[Collected data]
——

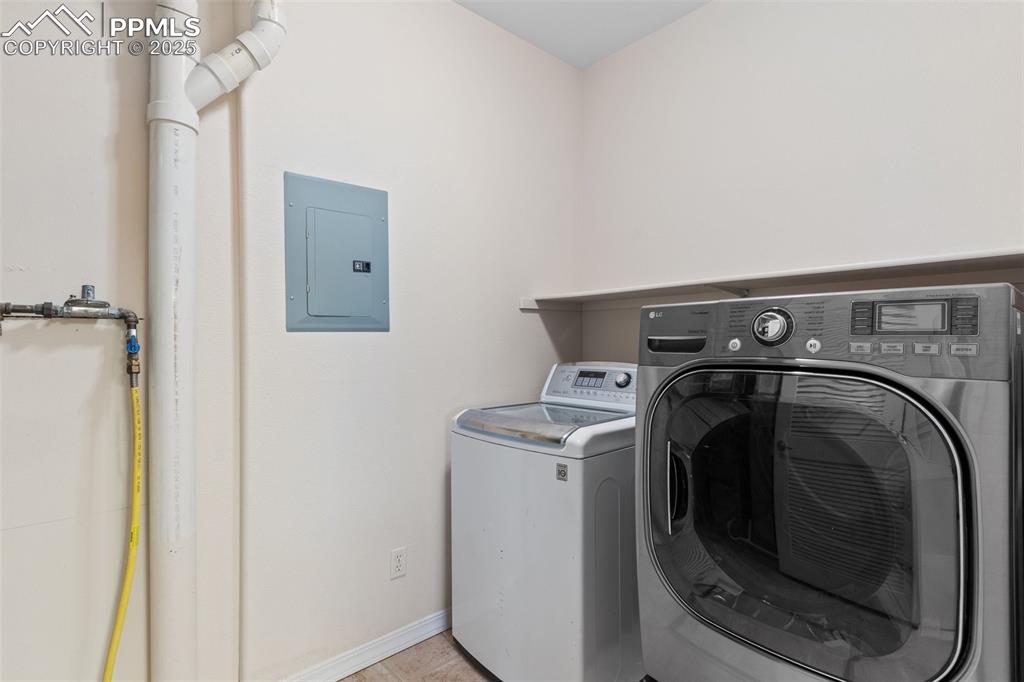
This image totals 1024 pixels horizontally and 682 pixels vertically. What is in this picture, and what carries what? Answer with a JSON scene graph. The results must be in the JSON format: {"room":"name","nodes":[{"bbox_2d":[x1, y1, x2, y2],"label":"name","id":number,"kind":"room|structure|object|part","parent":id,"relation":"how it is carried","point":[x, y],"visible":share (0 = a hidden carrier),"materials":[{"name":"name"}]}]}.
{"room":"laundry room","nodes":[
{"label":"laundry room","id":0,"kind":"room"},
{"bbox_2d":[0,0,578,681],"label":"left wall","id":1,"kind":"structure","parent":0,"point":[65,333],"materials":[{"name":"white paint"}]},
{"bbox_2d":[0,285,141,386],"label":"gas valve","id":2,"kind":"object","parent":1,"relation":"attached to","point":[105,303],"visible":0.99,"materials":[{"name":"silver metal"}]},
{"bbox_2d":[103,370,143,679],"label":"yellow gas hose","id":3,"kind":"object","parent":2,"relation":"hanging from","point":[133,543],"visible":0.96,"materials":[{"name":"yellow plastic"}]},
{"bbox_2d":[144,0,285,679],"label":"drain pipe","id":4,"kind":"object","parent":1,"relation":"attached to","point":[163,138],"visible":0.93,"materials":[{"name":"white plastic"}]},
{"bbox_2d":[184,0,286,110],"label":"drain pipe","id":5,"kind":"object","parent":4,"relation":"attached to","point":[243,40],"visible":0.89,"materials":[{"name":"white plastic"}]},
{"bbox_2d":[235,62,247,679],"label":"pipe","id":6,"kind":"object","parent":1,"relation":"attached to","point":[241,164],"visible":0.83,"materials":[{"name":"white"}]},
{"bbox_2d":[284,171,389,331],"label":"electrical panel","id":7,"kind":"object","parent":1,"relation":"in","point":[319,317],"visible":0.98,"materials":[{"name":"grey metal"}]},
{"label":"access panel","id":8,"kind":"part","parent":7,"relation":"part of","materials":[{"name":"grey metal"}]},
{"bbox_2d":[278,607,451,681],"label":"baseboard","id":9,"kind":"structure","parent":1,"relation":"attached to","point":[341,675],"materials":[{"name":"white paint"}]},
{"bbox_2d":[390,546,406,579],"label":"wall socket","id":10,"kind":"object","parent":1,"relation":"attached to","point":[397,565],"visible":0.98,"materials":[{"name":"white plastic"}]},
{"bbox_2d":[337,630,494,681],"label":"floor","id":11,"kind":"structure","parent":0,"point":[419,647],"materials":[{"name":"brown tile"}]},
{"bbox_2d":[450,360,641,681],"label":"washing machine","id":12,"kind":"object","parent":11,"relation":"on","point":[530,511],"visible":0.77,"materials":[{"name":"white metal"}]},
{"label":"digital display","id":13,"kind":"part","parent":12,"relation":"part of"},
{"label":"dial","id":14,"kind":"part","parent":12,"relation":"part of","materials":[{"name":"silver metal"}]},
{"bbox_2d":[640,284,1023,681],"label":"dryer","id":15,"kind":"object","parent":11,"relation":"on","point":[956,462],"visible":0.99,"materials":[{"name":"grey metal"}]},
{"label":"door handle","id":16,"kind":"part","parent":15,"relation":"part of","materials":[{"name":"metal"}]},
{"label":"button","id":17,"kind":"part","parent":15,"relation":"part of","materials":[{"name":"metal"}]},
{"label":"dryer dial","id":18,"kind":"part","parent":15,"relation":"part of","materials":[{"name":"silver metal"}]},
{"label":"dryer door","id":19,"kind":"part","parent":15,"relation":"part of","materials":[{"name":"glass"}]},
{"label":"button","id":20,"kind":"part","parent":15,"relation":"part of","materials":[{"name":"plastic"}]},
{"label":"control panel","id":21,"kind":"part","parent":15,"relation":"part of","materials":[{"name":"grey plastic"}]},
{"label":"button","id":22,"kind":"part","parent":15,"relation":"part of","materials":[{"name":"metal"}]},
{"label":"button","id":23,"kind":"part","parent":15,"relation":"part of","materials":[{"name":"plastic"}]},
{"label":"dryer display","id":24,"kind":"part","parent":15,"relation":"part of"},
{"label":"button","id":25,"kind":"part","parent":15,"relation":"part of","materials":[{"name":"metal"}]},
{"label":"button","id":26,"kind":"part","parent":15,"relation":"part of","materials":[{"name":"plastic"}]},
{"bbox_2d":[454,0,710,68],"label":"ceiling","id":27,"kind":"structure","parent":0,"point":[618,46],"materials":[{"name":"white paint"}]},
{"bbox_2d":[577,0,1023,355],"label":"right wall","id":28,"kind":"structure","parent":0,"point":[714,12],"materials":[{"name":"white paint"}]},
{"bbox_2d":[521,248,1023,310],"label":"wall shelf","id":29,"kind":"object","parent":28,"relation":"attached to","point":[954,259],"visible":0.86,"materials":[{"name":"white wood"}]}
]}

——

Exercise directions ::
Please return the records above exactly as written, dropping every picture.

Output below ::
This image totals 1024 pixels horizontally and 682 pixels vertically. What is in this picture, and what carries what? Answer with a JSON scene graph. The results must be in the JSON format: {"room":"name","nodes":[{"bbox_2d":[x1, y1, x2, y2],"label":"name","id":number,"kind":"room|structure|object|part","parent":id,"relation":"how it is carried","point":[x, y],"visible":share (0 = a hidden carrier),"materials":[{"name":"name"}]}]}.
{"room":"laundry room","nodes":[
{"label":"laundry room","id":0,"kind":"room"},
{"bbox_2d":[0,0,578,681],"label":"left wall","id":1,"kind":"structure","parent":0,"point":[65,333],"materials":[{"name":"white paint"}]},
{"bbox_2d":[0,285,141,386],"label":"gas valve","id":2,"kind":"object","parent":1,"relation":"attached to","point":[105,303],"visible":0.99,"materials":[{"name":"silver metal"}]},
{"bbox_2d":[103,370,143,679],"label":"yellow gas hose","id":3,"kind":"object","parent":2,"relation":"hanging from","point":[133,543],"visible":0.96,"materials":[{"name":"yellow plastic"}]},
{"bbox_2d":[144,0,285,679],"label":"drain pipe","id":4,"kind":"object","parent":1,"relation":"attached to","point":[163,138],"visible":0.93,"materials":[{"name":"white plastic"}]},
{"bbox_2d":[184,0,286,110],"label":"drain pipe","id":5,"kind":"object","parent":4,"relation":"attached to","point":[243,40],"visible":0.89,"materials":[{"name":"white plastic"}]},
{"bbox_2d":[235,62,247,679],"label":"pipe","id":6,"kind":"object","parent":1,"relation":"attached to","point":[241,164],"visible":0.83,"materials":[{"name":"white"}]},
{"bbox_2d":[284,171,389,331],"label":"electrical panel","id":7,"kind":"object","parent":1,"relation":"in","point":[319,317],"visible":0.98,"materials":[{"name":"grey metal"}]},
{"label":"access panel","id":8,"kind":"part","parent":7,"relation":"part of","materials":[{"name":"grey metal"}]},
{"bbox_2d":[278,607,451,681],"label":"baseboard","id":9,"kind":"structure","parent":1,"relation":"attached to","point":[341,675],"materials":[{"name":"white paint"}]},
{"bbox_2d":[390,546,406,579],"label":"wall socket","id":10,"kind":"object","parent":1,"relation":"attached to","point":[397,565],"visible":0.98,"materials":[{"name":"white plastic"}]},
{"bbox_2d":[337,630,494,681],"label":"floor","id":11,"kind":"structure","parent":0,"point":[419,647],"materials":[{"name":"brown tile"}]},
{"bbox_2d":[450,360,641,681],"label":"washing machine","id":12,"kind":"object","parent":11,"relation":"on","point":[530,511],"visible":0.77,"materials":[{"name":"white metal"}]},
{"label":"digital display","id":13,"kind":"part","parent":12,"relation":"part of"},
{"label":"dial","id":14,"kind":"part","parent":12,"relation":"part of","materials":[{"name":"silver metal"}]},
{"bbox_2d":[640,284,1023,681],"label":"dryer","id":15,"kind":"object","parent":11,"relation":"on","point":[956,462],"visible":0.99,"materials":[{"name":"grey metal"}]},
{"label":"door handle","id":16,"kind":"part","parent":15,"relation":"part of","materials":[{"name":"metal"}]},
{"label":"button","id":17,"kind":"part","parent":15,"relation":"part of","materials":[{"name":"metal"}]},
{"label":"dryer dial","id":18,"kind":"part","parent":15,"relation":"part of","materials":[{"name":"silver metal"}]},
{"label":"dryer door","id":19,"kind":"part","parent":15,"relation":"part of","materials":[{"name":"glass"}]},
{"label":"button","id":20,"kind":"part","parent":15,"relation":"part of","materials":[{"name":"plastic"}]},
{"label":"control panel","id":21,"kind":"part","parent":15,"relation":"part of","materials":[{"name":"grey plastic"}]},
{"label":"button","id":22,"kind":"part","parent":15,"relation":"part of","materials":[{"name":"metal"}]},
{"label":"button","id":23,"kind":"part","parent":15,"relation":"part of","materials":[{"name":"plastic"}]},
{"label":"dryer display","id":24,"kind":"part","parent":15,"relation":"part of"},
{"label":"button","id":25,"kind":"part","parent":15,"relation":"part of","materials":[{"name":"metal"}]},
{"label":"button","id":26,"kind":"part","parent":15,"relation":"part of","materials":[{"name":"plastic"}]},
{"bbox_2d":[454,0,710,68],"label":"ceiling","id":27,"kind":"structure","parent":0,"point":[618,46],"materials":[{"name":"white paint"}]},
{"bbox_2d":[577,0,1023,355],"label":"right wall","id":28,"kind":"structure","parent":0,"point":[714,12],"materials":[{"name":"white paint"}]},
{"bbox_2d":[521,248,1023,310],"label":"wall shelf","id":29,"kind":"object","parent":28,"relation":"attached to","point":[954,259],"visible":0.86,"materials":[{"name":"white wood"}]}
]}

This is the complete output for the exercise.